La agricultura sustentable tiene por objetivo lograr producciones estables, en armonía con la ecología del lugar y de un modo socialmente aceptable. Es decir que se debe sostener sobre tres pilares básicos; estos son:
Sustentabilidad económica
Sustentabilidad ecológica
Sustentabilidad social
Una de las cuestiones fundamentales de este tipo de agricultura es el uso eficiente de los recursos. Cuidar, mantener, e incluso mejorar los recursos disponibles, es una responsabilidad de las generaciones presentes para con las generaciones futuras.
Conscientes de este desafío, Bodega El Porvenir de los Andes implementa en fincas algunas prácticas tendientes a lograr dicha sustentabilidad:
Uso racional de los agroquímicos: Se lleva a cabo un manejo integrado de plagas, donde el uso de plaguicidas de origen químico se combina con otro tipo de técnicas más inocuas para lograr bajar las poblaciones de la plaga problema. Por otra parte, los fungicidas utilizados son en su mayoría permitidos por la legislación orgánica (sales de cobre, azufre, entre otros) Como medida general, cualquier agroquímico utilizado debe estar perfectamente justificado su uso y debe utilizarse en las dosis adecuadas.
Menor erosión de suelos: En Cafayate los suelos son sueltos y arenosos; esto sumado a la acción del viento, supone un riesgo alto de erosión. Por tal motivo se mantiene la cobertura natural de los suelos, trabajando con desmalezadora; nunca con implementos que signifiquen un movimiento de tierra.
Uso racional del agua de riego: El riego por goteo ayuda a que el agua utilizada para el riego sea aprovechada de manera más eficiente por el cultivo y no se gaste más agua de la necesaria. La lámina de agua aplicada está determinada en parte con la ayuda de algunos instrumentos como son la estación meteorológica (que puede estimar la evapotranspiración potencial) o la cámara de presión (que nos da una idea del estado hídrico de la planta)

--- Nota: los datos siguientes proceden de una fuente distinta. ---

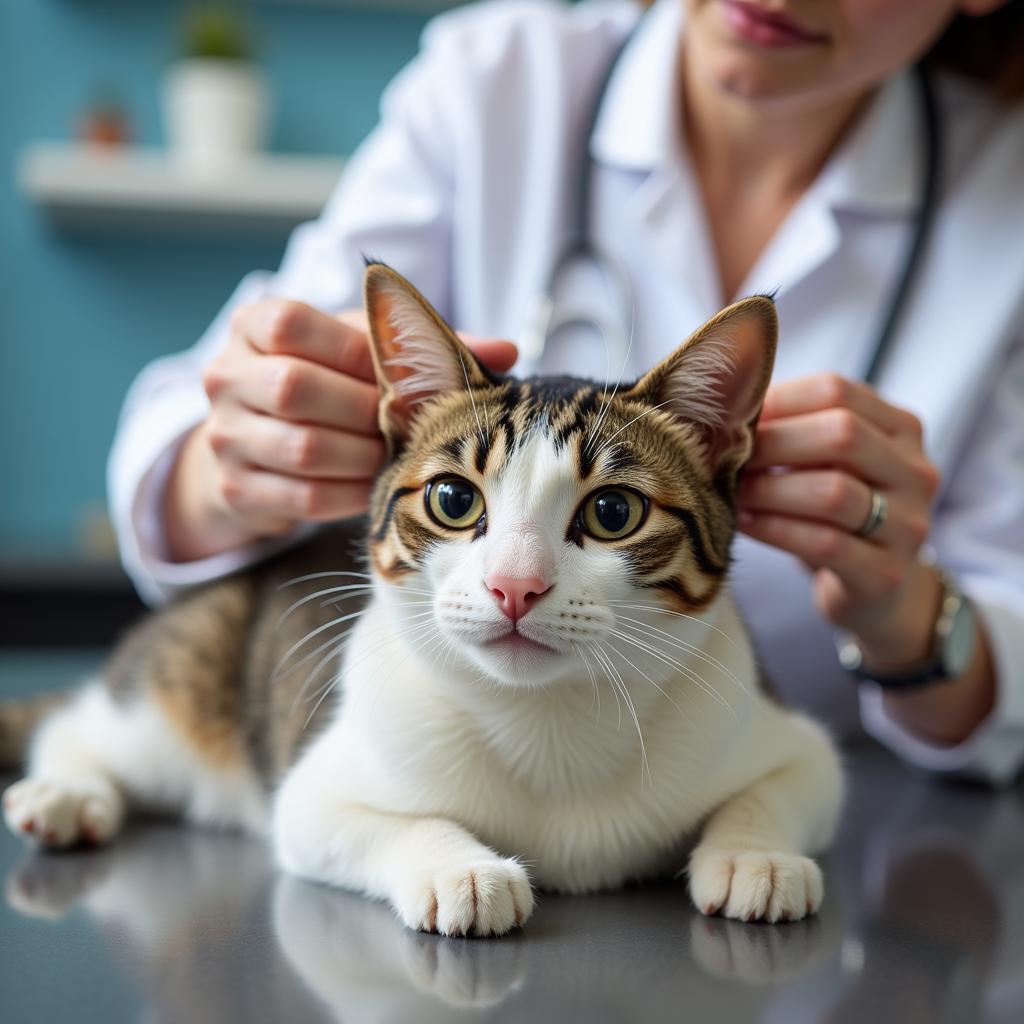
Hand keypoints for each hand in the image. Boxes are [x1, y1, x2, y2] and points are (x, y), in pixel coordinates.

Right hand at [164, 299, 516, 561]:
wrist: (257, 446)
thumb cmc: (327, 385)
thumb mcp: (361, 353)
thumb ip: (424, 346)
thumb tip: (507, 350)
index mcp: (253, 325)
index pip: (293, 326)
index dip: (356, 353)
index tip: (399, 378)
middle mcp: (224, 374)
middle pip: (295, 389)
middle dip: (364, 411)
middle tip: (404, 425)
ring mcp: (223, 435)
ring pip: (303, 448)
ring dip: (364, 458)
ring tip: (398, 459)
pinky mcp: (235, 489)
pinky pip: (304, 497)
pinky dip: (352, 495)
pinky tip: (378, 488)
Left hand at [736, 373, 941, 665]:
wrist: (875, 587)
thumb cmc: (834, 511)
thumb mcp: (823, 461)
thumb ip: (792, 429)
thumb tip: (724, 409)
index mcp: (901, 428)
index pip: (837, 390)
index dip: (777, 400)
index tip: (734, 418)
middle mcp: (916, 471)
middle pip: (842, 434)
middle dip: (772, 443)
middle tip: (726, 456)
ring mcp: (908, 524)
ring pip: (833, 492)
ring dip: (768, 490)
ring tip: (730, 491)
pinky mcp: (886, 572)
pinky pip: (824, 543)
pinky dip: (774, 529)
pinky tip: (743, 522)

Reducción de amenazas para la salud humana: Es una práctica normal dentro de la finca el triple lavado de los envases vacíos y la posterior destrucción de los mismos bajo condiciones controladas. De esta manera se reduce la posibilidad del uso indebido de estos envases por parte de cualquier persona, ya sea colaboradora de la empresa o no.

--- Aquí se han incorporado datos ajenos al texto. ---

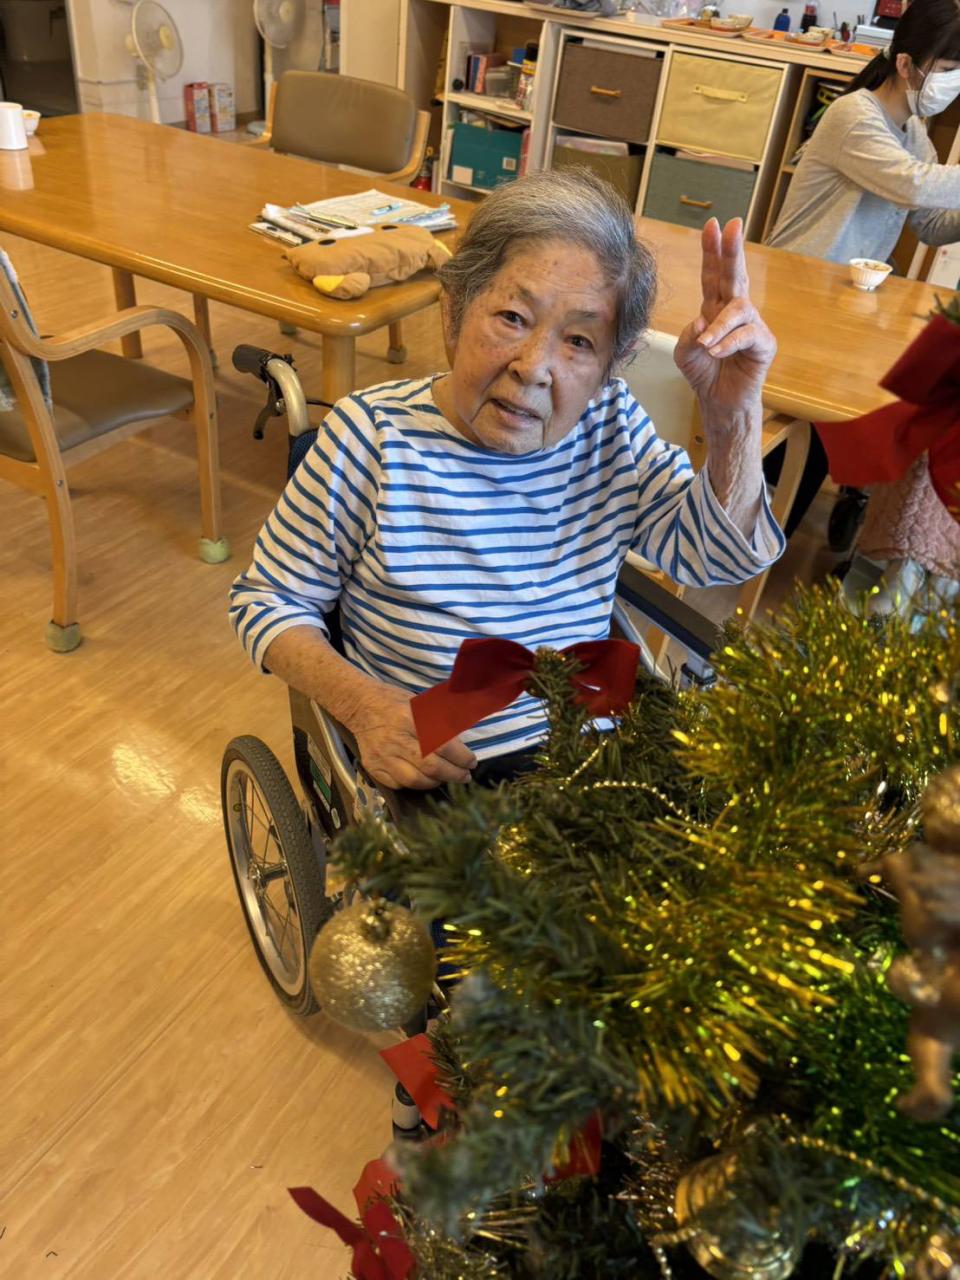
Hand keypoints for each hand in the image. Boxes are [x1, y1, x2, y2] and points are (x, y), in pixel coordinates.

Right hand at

Conservación de ecosistemas: No toda la propiedad de la finca está cultivada. Se conservan extensas áreas de monte y bosques autóctonos donde se mantiene una alta biodiversidad de flora y fauna, con lo cual se reduce el impacto negativo que pudiera tener la agricultura sobre los ecosistemas naturales.
Reutilización de desechos como abonos orgánicos: Es una práctica normal dentro de la finca el uso como abono orgánico de la madera de poda, como así también del orujo y el escobajo, ambos residuos de la bodega.

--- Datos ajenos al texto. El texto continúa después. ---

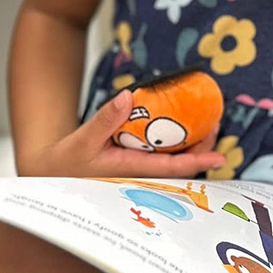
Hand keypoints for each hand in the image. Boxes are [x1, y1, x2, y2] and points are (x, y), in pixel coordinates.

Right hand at [18, 89, 226, 178]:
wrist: (52, 177)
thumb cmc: (68, 162)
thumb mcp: (84, 138)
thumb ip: (106, 118)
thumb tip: (129, 96)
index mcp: (131, 171)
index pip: (172, 167)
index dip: (198, 160)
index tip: (220, 156)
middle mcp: (140, 175)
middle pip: (181, 165)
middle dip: (201, 149)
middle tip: (216, 126)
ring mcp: (139, 173)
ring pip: (173, 162)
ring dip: (192, 146)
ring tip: (207, 125)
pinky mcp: (134, 168)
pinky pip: (161, 157)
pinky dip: (174, 144)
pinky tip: (181, 130)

Mejoras en las condiciones para los trabajadores de finca: Al personal de la finca se les brinda de todos los elementos de seguridad necesarios para que trabajen con el menor riesgo posible de accidentes, intoxicaciones, contaminaciones, etc. Se les brinda también el acceso al uso de sanitarios, acceso al agua potable y demás condiciones que hacen a un área de trabajo segura y saludable.